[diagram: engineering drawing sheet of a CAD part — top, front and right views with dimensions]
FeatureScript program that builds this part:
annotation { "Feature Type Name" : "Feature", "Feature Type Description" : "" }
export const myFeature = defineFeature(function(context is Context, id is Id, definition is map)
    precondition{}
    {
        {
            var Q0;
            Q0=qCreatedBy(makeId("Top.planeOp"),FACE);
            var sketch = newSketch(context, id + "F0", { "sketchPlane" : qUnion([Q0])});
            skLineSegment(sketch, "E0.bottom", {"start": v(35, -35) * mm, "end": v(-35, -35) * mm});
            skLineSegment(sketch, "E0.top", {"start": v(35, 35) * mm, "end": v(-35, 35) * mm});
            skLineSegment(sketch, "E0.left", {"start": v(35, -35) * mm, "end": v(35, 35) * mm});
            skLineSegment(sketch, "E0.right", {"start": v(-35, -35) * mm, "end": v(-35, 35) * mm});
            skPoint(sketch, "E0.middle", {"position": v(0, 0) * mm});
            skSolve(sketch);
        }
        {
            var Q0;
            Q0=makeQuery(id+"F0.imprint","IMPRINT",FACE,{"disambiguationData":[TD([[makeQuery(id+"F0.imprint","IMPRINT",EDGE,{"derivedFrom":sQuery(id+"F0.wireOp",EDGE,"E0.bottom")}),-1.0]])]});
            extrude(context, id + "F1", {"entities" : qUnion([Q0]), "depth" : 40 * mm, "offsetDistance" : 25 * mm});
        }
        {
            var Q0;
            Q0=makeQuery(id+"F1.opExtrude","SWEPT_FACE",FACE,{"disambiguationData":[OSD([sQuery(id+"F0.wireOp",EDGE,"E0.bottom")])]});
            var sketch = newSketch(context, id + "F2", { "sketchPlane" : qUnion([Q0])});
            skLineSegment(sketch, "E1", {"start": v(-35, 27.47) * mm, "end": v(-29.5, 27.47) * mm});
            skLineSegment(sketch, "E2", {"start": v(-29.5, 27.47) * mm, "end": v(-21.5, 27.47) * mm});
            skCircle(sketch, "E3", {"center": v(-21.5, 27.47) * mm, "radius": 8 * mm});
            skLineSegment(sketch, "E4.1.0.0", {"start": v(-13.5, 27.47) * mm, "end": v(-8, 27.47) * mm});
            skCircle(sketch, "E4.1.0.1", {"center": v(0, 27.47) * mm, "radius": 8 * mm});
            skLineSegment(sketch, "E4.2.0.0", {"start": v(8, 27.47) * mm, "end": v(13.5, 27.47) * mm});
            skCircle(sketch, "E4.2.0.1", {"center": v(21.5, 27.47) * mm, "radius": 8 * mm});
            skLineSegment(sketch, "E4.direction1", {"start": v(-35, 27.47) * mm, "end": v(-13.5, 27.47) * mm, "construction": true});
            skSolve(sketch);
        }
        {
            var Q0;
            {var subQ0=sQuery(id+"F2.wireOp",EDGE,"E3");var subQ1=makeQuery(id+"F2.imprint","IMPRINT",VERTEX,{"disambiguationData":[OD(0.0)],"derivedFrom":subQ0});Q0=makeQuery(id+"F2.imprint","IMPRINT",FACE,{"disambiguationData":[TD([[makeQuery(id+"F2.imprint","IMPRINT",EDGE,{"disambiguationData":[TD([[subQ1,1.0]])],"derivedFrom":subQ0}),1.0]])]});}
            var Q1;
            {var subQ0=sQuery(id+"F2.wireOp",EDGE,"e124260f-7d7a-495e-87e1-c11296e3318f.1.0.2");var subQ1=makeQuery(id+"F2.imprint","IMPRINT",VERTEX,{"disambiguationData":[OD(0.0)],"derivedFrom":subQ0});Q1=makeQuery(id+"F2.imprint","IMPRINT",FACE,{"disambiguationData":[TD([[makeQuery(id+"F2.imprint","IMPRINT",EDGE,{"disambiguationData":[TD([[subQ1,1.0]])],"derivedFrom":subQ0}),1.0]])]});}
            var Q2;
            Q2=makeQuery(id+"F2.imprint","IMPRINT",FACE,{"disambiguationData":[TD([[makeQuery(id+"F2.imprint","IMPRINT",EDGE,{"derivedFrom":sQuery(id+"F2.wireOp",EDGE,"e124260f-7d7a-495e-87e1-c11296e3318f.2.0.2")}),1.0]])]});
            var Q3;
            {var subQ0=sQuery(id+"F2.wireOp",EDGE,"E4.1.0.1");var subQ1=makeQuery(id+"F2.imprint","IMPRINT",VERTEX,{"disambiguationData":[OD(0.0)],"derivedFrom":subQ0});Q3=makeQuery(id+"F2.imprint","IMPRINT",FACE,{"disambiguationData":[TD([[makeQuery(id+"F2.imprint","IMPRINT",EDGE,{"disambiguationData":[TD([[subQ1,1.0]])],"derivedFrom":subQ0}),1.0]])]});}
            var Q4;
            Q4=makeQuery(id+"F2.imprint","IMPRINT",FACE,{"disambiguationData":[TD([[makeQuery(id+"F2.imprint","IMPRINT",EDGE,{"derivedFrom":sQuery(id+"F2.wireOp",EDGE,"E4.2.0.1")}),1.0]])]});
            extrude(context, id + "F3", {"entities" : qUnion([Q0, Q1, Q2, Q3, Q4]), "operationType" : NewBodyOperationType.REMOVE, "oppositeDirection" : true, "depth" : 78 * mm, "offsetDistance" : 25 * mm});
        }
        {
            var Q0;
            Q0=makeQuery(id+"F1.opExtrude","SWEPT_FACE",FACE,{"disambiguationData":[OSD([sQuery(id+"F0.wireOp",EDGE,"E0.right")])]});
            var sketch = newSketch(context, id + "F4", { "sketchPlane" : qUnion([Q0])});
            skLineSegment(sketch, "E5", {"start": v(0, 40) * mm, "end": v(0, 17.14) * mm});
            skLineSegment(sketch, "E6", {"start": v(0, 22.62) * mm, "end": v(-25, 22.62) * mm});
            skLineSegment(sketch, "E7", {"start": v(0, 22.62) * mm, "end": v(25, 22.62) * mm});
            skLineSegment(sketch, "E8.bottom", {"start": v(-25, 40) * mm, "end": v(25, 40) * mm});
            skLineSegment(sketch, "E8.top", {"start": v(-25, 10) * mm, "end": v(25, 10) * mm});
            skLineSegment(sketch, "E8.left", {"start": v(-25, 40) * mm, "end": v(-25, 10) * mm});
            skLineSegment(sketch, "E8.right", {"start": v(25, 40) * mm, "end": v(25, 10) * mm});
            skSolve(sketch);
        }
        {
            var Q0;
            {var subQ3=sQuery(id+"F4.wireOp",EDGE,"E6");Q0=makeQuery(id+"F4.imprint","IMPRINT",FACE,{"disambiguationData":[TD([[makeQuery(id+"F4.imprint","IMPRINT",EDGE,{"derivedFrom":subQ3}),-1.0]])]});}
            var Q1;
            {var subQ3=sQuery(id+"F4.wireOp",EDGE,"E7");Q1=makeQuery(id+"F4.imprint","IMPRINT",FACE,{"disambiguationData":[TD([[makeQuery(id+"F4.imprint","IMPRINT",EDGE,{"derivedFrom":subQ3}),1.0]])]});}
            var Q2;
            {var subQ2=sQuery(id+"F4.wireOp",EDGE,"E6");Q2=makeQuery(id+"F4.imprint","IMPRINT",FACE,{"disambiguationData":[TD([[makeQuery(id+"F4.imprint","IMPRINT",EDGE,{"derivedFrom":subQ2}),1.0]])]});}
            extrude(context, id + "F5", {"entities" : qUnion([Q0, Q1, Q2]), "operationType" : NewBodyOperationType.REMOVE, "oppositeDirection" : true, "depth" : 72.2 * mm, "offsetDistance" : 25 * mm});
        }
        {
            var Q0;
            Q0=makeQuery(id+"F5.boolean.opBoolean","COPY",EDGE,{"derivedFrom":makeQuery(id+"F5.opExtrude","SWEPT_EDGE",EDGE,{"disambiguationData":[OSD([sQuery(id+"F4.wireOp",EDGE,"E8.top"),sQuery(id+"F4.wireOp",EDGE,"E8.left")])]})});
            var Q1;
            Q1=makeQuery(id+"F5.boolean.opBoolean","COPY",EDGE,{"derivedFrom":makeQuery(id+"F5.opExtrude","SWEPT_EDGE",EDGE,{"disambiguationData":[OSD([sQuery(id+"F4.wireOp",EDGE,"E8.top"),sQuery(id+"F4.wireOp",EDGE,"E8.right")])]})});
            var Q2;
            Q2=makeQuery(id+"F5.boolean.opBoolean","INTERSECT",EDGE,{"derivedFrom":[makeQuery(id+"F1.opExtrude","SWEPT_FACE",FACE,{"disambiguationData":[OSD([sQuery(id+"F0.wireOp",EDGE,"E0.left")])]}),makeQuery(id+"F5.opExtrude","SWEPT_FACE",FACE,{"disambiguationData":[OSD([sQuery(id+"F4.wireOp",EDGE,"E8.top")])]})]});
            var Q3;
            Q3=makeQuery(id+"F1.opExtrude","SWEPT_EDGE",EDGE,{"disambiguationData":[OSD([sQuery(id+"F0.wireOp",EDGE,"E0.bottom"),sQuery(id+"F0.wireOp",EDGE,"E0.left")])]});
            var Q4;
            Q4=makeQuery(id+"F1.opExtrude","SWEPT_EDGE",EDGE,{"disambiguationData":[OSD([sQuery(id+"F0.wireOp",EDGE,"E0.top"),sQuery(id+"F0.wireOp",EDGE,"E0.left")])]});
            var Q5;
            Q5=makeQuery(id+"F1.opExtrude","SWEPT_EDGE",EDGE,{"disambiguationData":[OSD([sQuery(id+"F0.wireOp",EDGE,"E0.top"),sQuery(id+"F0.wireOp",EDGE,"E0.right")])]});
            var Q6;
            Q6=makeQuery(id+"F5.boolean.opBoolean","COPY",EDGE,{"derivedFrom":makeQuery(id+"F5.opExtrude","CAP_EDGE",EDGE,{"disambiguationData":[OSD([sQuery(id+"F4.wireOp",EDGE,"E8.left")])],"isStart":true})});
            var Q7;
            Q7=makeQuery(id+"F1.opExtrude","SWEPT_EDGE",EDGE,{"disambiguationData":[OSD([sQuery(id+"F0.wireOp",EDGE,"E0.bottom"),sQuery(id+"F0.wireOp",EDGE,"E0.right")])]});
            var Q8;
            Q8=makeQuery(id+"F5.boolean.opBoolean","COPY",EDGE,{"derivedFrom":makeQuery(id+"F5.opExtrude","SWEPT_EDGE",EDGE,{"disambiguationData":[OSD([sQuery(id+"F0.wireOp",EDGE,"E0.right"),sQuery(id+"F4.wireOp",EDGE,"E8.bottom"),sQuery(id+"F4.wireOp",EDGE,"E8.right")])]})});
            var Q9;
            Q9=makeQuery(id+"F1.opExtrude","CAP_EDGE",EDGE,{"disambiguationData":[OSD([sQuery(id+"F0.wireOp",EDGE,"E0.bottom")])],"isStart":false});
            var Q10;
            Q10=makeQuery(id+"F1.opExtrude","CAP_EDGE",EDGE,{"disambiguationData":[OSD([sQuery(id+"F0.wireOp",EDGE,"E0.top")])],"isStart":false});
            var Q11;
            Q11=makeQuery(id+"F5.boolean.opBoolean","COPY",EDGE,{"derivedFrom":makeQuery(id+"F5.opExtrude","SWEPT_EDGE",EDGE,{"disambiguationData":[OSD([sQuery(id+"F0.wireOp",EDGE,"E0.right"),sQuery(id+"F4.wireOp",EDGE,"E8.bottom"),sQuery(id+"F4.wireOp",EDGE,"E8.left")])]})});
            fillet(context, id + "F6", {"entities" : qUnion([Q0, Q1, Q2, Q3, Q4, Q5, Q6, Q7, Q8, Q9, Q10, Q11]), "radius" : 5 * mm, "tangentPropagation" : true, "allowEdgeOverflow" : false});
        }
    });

● **Stated problem**: Please give the stretch from the start of the items through the line containing "export const myFeature" as a numbered list, leaving out any blank lines.

● **Task response**:
1. [diagram: engineering drawing sheet of a CAD part — top, front and right views with dimensions]
2. FeatureScript program that builds this part:
3. annotation { "Feature Type Name" : "Feature", "Feature Type Description" : "" }
4. export const myFeature = defineFeature(function(context is Context, id is Id, definition is map)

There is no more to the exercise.